Today’s NYT Business Section has an interesting article about the increasing use of facial recognition software in security/access systems in the U.S. The main subject that the writer, Natasha Singer, was describing was the emergence of serious questions about the ethics of the whole business. The piece was subtitled, “What hath facial recognition wrought? A pioneer in the field now warns of its potential for invading individual privacy.”
The pioneer in question is Greek/French physicist Joseph Atick; and Singer quotes his views at some length. For counter-point, she provides a description of– and some quotes from– an ardent advocate of the use of facial recognition, a guy called Aharon Zeevi Farkash, whom she introduces simply as the chief executive of a company called FST Biometrics which, she does admit, is Israeli.
But Farkash (shown left) is no ordinary corporate CEO. This is how FST’s own website describes him:
From 1990-1993, he headed the prestigious Israel SIGINT National Unit (8200), after which he held senior positions in the [IDF’s] Planning Branch for five years. Promoted to the rank of General in 1998, he subsequently served as Head of the Technology & Logistics Branch until 2001; he then was appointed to lead the Directorate of Military Intelligence (Aman), where he served until retiring from the IDF in 2006.
Farkash thus spent 16 years in significant leadership positions in the Israeli military-intel system.
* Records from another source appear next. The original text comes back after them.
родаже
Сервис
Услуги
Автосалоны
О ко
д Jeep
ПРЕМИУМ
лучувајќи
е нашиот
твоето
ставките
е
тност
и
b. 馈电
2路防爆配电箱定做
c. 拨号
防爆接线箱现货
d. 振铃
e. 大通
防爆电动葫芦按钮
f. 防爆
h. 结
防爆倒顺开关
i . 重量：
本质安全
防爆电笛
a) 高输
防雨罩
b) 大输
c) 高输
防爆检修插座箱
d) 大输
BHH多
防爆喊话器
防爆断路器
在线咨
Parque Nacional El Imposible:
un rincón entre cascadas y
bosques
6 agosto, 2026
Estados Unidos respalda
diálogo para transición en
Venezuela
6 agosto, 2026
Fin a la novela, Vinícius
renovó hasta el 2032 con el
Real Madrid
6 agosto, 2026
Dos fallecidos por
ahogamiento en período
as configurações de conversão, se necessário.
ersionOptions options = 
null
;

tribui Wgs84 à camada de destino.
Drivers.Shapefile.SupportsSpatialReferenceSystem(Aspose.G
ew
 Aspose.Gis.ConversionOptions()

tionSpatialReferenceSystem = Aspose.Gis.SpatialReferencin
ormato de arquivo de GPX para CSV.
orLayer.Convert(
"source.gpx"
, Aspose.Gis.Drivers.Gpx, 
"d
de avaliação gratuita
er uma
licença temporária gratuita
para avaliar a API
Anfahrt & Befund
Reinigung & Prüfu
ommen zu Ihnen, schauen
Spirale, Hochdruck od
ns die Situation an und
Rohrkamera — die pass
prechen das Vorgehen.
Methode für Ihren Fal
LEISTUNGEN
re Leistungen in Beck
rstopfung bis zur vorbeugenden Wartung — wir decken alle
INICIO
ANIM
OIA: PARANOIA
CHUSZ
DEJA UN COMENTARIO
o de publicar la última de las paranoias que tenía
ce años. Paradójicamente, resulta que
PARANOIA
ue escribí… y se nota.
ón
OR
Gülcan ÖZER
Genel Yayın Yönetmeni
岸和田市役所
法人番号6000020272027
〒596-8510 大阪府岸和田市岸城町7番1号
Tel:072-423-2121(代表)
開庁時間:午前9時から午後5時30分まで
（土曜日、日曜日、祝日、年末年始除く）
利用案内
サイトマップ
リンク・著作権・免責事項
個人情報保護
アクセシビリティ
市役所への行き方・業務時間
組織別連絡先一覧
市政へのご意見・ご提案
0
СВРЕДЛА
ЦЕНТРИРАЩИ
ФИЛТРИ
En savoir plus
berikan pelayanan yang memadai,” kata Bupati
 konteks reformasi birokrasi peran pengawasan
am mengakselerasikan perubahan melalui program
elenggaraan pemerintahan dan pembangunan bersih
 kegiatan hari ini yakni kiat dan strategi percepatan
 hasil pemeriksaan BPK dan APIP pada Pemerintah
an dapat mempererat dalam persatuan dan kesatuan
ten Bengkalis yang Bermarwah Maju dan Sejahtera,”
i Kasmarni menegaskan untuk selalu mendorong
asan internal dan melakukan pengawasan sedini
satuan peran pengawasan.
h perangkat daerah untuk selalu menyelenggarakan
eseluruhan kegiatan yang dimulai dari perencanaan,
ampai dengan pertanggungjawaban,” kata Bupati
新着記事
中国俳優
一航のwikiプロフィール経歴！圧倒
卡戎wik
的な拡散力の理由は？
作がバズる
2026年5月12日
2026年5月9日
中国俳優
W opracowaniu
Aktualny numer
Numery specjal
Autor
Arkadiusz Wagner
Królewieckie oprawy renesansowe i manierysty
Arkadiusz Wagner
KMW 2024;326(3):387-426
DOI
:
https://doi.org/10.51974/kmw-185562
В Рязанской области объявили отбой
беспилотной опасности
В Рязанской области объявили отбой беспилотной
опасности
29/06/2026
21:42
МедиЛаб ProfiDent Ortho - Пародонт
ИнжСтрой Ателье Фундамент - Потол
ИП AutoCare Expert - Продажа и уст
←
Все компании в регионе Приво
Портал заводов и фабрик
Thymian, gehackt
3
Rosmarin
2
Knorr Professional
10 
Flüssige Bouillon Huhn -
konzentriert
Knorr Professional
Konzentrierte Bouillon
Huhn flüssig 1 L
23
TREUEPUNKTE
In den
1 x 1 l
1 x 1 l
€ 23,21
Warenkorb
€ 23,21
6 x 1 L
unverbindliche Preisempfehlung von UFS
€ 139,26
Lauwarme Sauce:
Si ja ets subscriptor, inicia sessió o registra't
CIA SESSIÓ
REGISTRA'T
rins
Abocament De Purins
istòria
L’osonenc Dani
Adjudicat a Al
Palestinian rights activist Kawther Salam, who tries to document the responsibility of individual Israeli commanders for gross rights abuses, writes about Farkash:
He was responsible for planning and implementing the assassinations of 544 Palestinian between 2002 and 2006.
… During 2004 he ordered the assassinations of 112 Palestinians. During the operations to carry out these assassinations, an additional 172 children were murdered.
Due to demolition orders given by Zeevi-Farkash, 2366 houses were destroyed.
… The actions of Aharon Zeevi-Farkash in office constitute genocide and ethnic cleansing in international laws and statutes which have also been signed and ratified by Israel.
I’m not sure I agree with Kawther that Farkash was responsible for giving the orders in these cases. But undoubtedly, he was responsible for the preparation of the plans given to the political leadership for these actions. (Maybe he would claim that in preparing those plans, he was “just following orders”. Have we heard that before somewhere?)
Singer’s article today describes two places in the United States where Farkash’s company– whose ‘C’ suite is stuffed with other men who are similarly proud to flaunt their experience in the IDF– has already installed its facial recognition systems. One is Knickerbocker Village, “a 1,600-unit redbrick apartment complex in Lower Manhattan,” which Singer describes as “a showcase for FST Biometrics”. The other is an un-named private high school in Los Angeles.
Singer writes of Farkash:
In essence, he started FST Biometrics because he wanted to improve urban security. Although the company has residential, corporate and government clients, Mr. Farkash’s larger motive is to convince average citizens that face identification is in their best interest. He hopes that people will agree to have their faces recognized while banking, attending school, having medical treatments and so on.
If all the “the good guys” were to volunteer to be faceprinted, he theorizes, “the bad guys” would stand out as obvious outliers. Mass public surveillance, Mr. Farkash argues, should make us all safer.
Really? And who is the “us” he was talking about there? For me, as a U.S. citizen, I certainly do not feel safer knowing that there are places in my country where a company run by a bunch of Israeli intel experts has been vacuuming up my “faceprint”.
Do such systematic capturings of my “faceprint” require any form of permit? At present, I believe not. (Singer’s piece provides a pretty good exploration of the many privacy issues these new technologies present, and is worth reading on that score.) But I am outraged that a company so closely associated with Israel’s SIGINT bureaucracy is allowed to be vacuuming up this kind of data anywhere in America.
I would hope that the residents of Knickerbocker Village and students and faculty at the un-named L.A. school would be outraged as well, and would work to terminate these very harmful contracts as soon as possible.